Suspensão de avaliação vascular nas UPAs de Salvador pelo Governo Bruno Reis pressiona rede estadual e eleva risco assistencial

Na sexta-feira (03/04/2026), a suspensão da avaliação vascular especializada nas Unidades de Pronto Atendimento (UPAs) de Salvador, determinada pela gestão do prefeito Bruno Reis, passou a impactar diretamente o atendimento de urgência na capital baiana. A medida, comunicada oficialmente em 31 de março e em vigor desde 1º de abril, ocorreu sem previsão de retomada e transferiu a demanda para a rede estadual, ampliando a pressão sobre o sistema e elevando o risco de agravamento clínico em pacientes com doenças vasculares graves.

A interrupção do serviço foi formalizada por meio de ofício da Diretoria de Regulação, Controle e Avaliação da Secretaria Municipal da Saúde, informando o encerramento da oferta já no dia seguinte à comunicação oficial. A decisão evidencia um caráter imediato e sem planejamento de transição, o que levanta questionamentos sobre a continuidade da assistência em situações críticas.

A ausência de um modelo substitutivo estruturado compromete a organização da rede, sobretudo em casos em que a rapidez da intervenção médica é determinante. Doenças vasculares exigem avaliação especializada em tempo oportuno para evitar complicações irreversíveis, como infecções sistêmicas e perda de membros.

Historicamente, o serviço vinha sendo prestado de forma contínua por uma equipe de especialistas ao longo de mais de quatro anos, compondo uma etapa essencial da linha de cuidado nas unidades de urgência.

Papel da avaliação vascular na urgência e emergência

A avaliação vascular especializada é acionada em situações clínicas sensíveis, nas quais a equipe da unidade necessita de suporte técnico imediato para definição de conduta. Entre os principais cenários atendidos estão:

  • Pé diabético com áreas de necrose
  • Comprometimento circulatório agudo
  • Feridas complexas com risco de infecção
  • Casos com potencial evolução para amputação

Segundo a diretora do Serviço Estadual de Regulação (SER), Rita Santos, a ausência desse suporte pode comprometer a tomada de decisão clínica. A avaliação permite definir, com precisão, se o paciente deve ser estabilizado localmente, transferido com urgência ou submetido a intervenção imediata.

Sem essa retaguarda, as equipes das UPAs passam a atuar com menor capacidade resolutiva, aumentando a dependência de encaminhamentos e prolongando o tempo até o início do tratamento adequado.

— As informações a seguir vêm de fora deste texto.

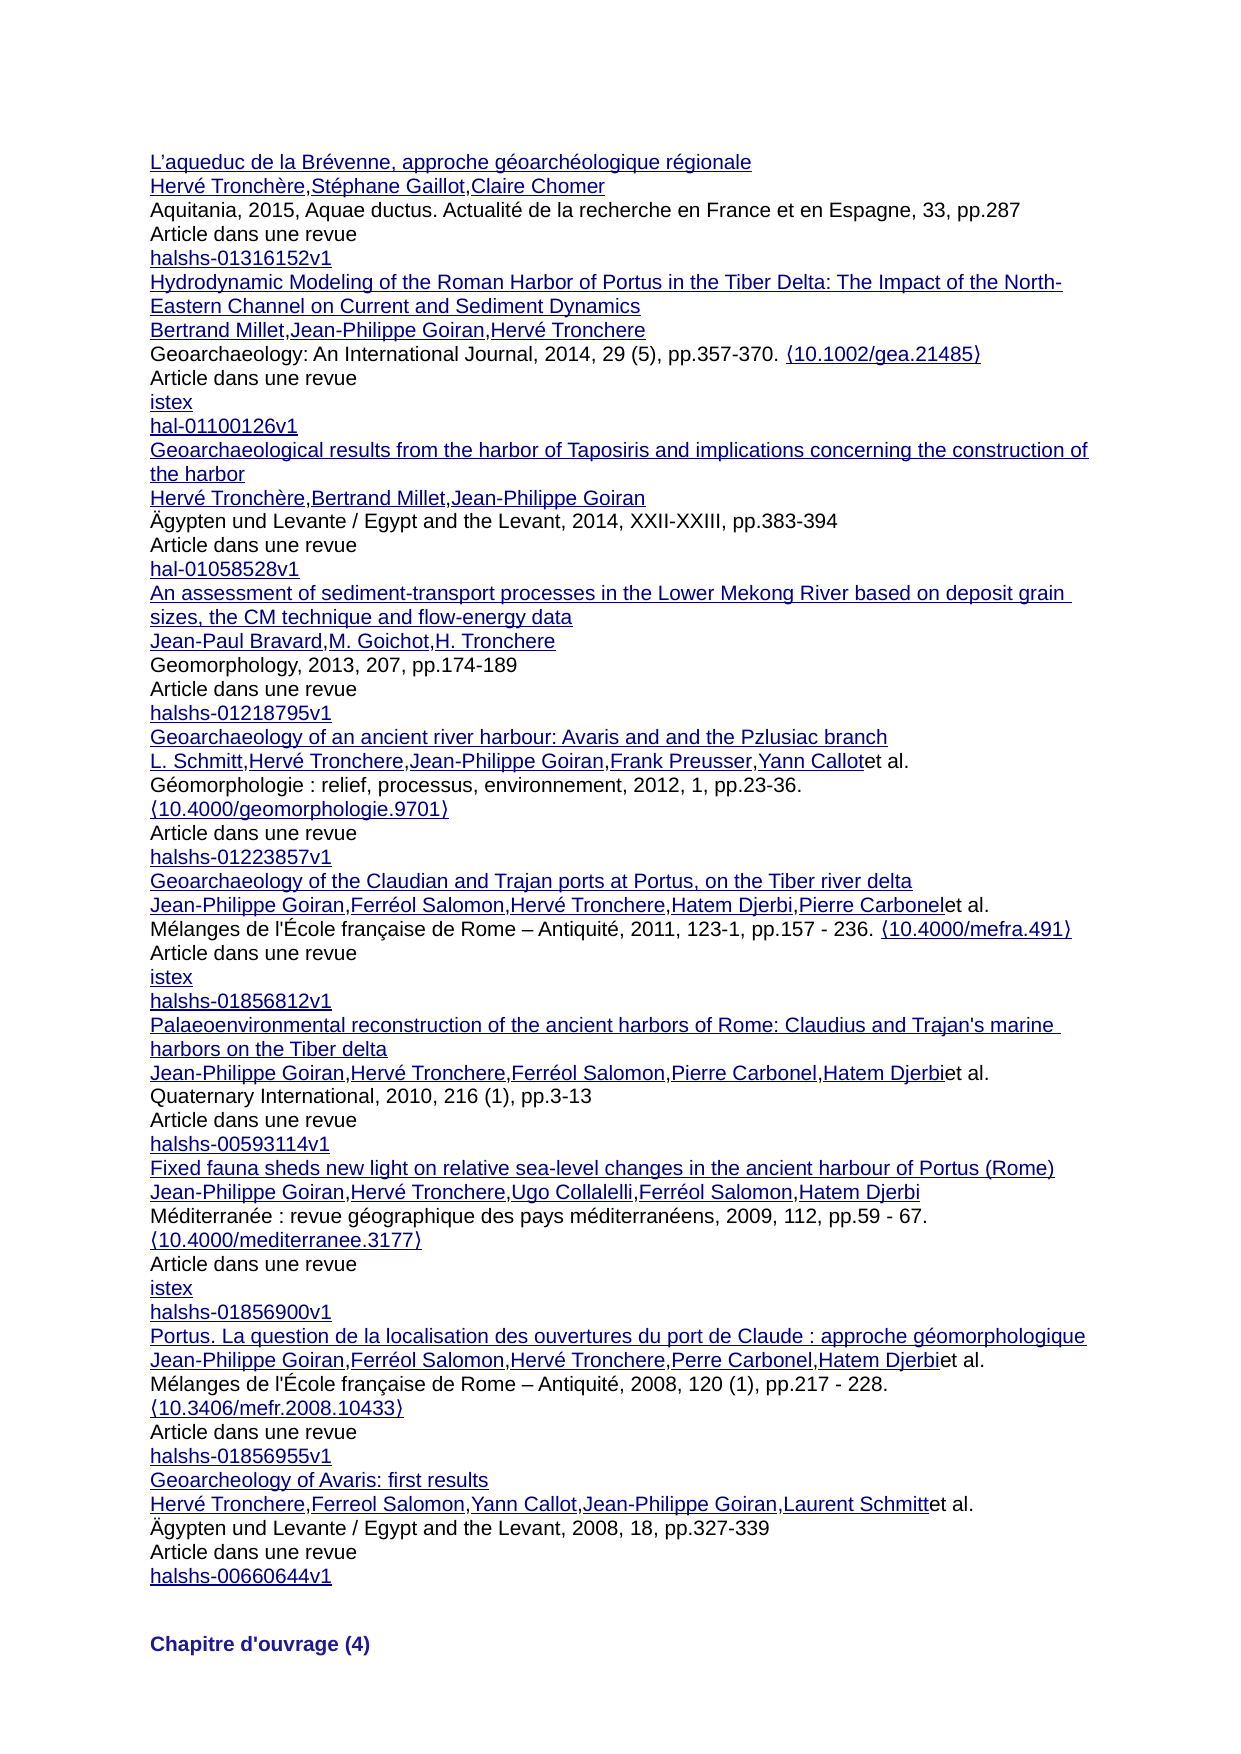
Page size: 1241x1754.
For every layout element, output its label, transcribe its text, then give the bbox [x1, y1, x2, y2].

table_cell Portus. La question de la localisation des ouvertures du port de Claude : approche géomorphologique Jean-Philippe Goiran,Ferréol Salomon,Hervé Tronchere,Perre Carbonel,Hatem Djerbiet al. Mélanges de l'École française de Rome – Antiquité, 2008, 120 (1), pp.217 - 228. ⟨10.3406/mefr.2008.10433⟩ Article dans une revue halshs-01856955v1 [150, 1324, 1090, 1468]
table_cell Fixed fauna sheds new light on relative sea-level changes in the ancient harbour of Portus (Rome) Jean-Philippe Goiran,Hervé Tronchere,Ugo Collalelli,Ferréol Salomon,Hatem Djerbi Méditerranée : revue géographique des pays méditerranéens, 2009, 112, pp.59 - 67. ⟨10.4000/mediterranee.3177⟩ Article dans une revue istex halshs-01856900v1 [150, 1156, 1090, 1324]
table_cell Geoarcheology of Avaris: first results Hervé Tronchere,Ferreol Salomon,Yann Callot,Jean-Philippe Goiran,Laurent Schmittet al. Ägypten und Levante / Egypt and the Levant, 2008, 18, pp.327-339 Article dans une revue halshs-00660644v1 [150, 1468, 1090, 1587]
table_cell Geoarchaeological results from the harbor of Taposiris and implications concerning the construction of the harbor Hervé Tronchère,Bertrand Millet,Jean-Philippe Goiran Ägypten und Levante / Egypt and the Levant, 2014, XXII-XXIII, pp.383-394 Article dans une revue hal-01058528v1 [150, 438, 1090, 581]
table_cell Geoarchaeology of the Claudian and Trajan ports at Portus, on the Tiber river delta Jean-Philippe Goiran,Ferréol Salomon,Hervé Tronchere,Hatem Djerbi,Pierre Carbonelet al. Mélanges de l'École française de Rome – Antiquité, 2011, 123-1, pp.157 - 236. ⟨10.4000/mefra.491⟩ Article dans une revue istex halshs-01856812v1 [150, 869, 1090, 1012]
table_cell Geoarchaeology of an ancient river harbour: Avaris and and the Pzlusiac branch L. Schmitt,Hervé Tronchere,Jean-Philippe Goiran,Frank Preusser,Yann Callotet al. Géomorphologie : relief, processus, environnement, 2012, 1, pp.23-36. ⟨10.4000/geomorphologie.9701⟩ Article dans une revue halshs-01223857v1 [150, 725, 1090, 869]
table_cell An assessment of sediment-transport processes in the Lower Mekong River based on deposit grain sizes, the CM technique and flow-energy data Jean-Paul Bravard,M. Goichot,H. Tronchere Geomorphology, 2013, 207, pp.174-189 Article dans une revue halshs-01218795v1 [150, 581, 1090, 725]
table_cell L’aqueduc de la Brévenne, approche géoarchéologique régionale Hervé Tronchère,Stéphane Gaillot,Claire Chomer Aquitania, 2015, Aquae ductus. Actualité de la recherche en France et en Espagne, 33, pp.287 Article dans une revue halshs-01316152v1 [150, 150, 1090, 270]
subtitle Chapitre d'ouvrage (4) [150, 1632, 1090, 1656]
table_cell Hydrodynamic Modeling of the Roman Harbor of Portus in the Tiber Delta: The Impact of the North-Eastern Channel on Current and Sediment Dynamics Bertrand Millet,Jean-Philippe Goiran,Hervé Tronchere Geoarchaeology: An International Journal, 2014, 29 (5), pp.357-370. ⟨10.1002/gea.21485⟩ Article dans une revue istex hal-01100126v1 [150, 270, 1090, 437]
table_cell Palaeoenvironmental reconstruction of the ancient harbors of Rome: Claudius and Trajan's marine harbors on the Tiber delta Jean-Philippe Goiran,Hervé Tronchere,Ferréol Salomon,Pierre Carbonel,Hatem Djerbiet al. Quaternary International, 2010, 216 (1), pp.3-13 Article dans une revue halshs-00593114v1 [150, 1013, 1090, 1156]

Sobrecarga da rede estadual e reorganização do atendimento

Com a suspensão do serviço nas unidades municipais, os pacientes passam a depender exclusivamente da regulação estadual, o que amplia a pressão sobre hospitais e unidades de referência já operando em alta demanda.

A própria comunicação oficial da Prefeitura solicita apoio da Secretaria da Saúde do Estado da Bahia (Sesab), reconhecendo a necessidade de absorção da demanda adicional. A Sesab informou que vem adotando medidas estratégicas para mitigar os impactos assistenciais, buscando garantir a continuidade do atendimento.

Entretanto, o aumento repentino da demanda pode resultar em elevação do tempo de espera, especialmente em Salvador, onde há alta incidência de doenças vasculares associadas a condições crônicas, como diabetes.

Riscos clínicos e impacto direto na população

A retirada da avaliação vascular das UPAs rompe uma etapa crítica do atendimento de urgência, introduzindo maior incerteza no fluxo assistencial. Em doenças vasculares, o fator tempo é decisivo para o prognóstico.

Entre os principais riscos decorrentes da medida, destacam-se:

  • Progressão acelerada de infecções
  • Agravamento do comprometimento circulatório
  • Aumento da necessidade de amputações evitáveis
  • Maior complexidade nos casos atendidos posteriormente

A demora na avaliação especializada pode transformar quadros inicialmente controláveis em situações de maior gravidade, exigindo intervenções mais invasivas e onerosas para o sistema de saúde.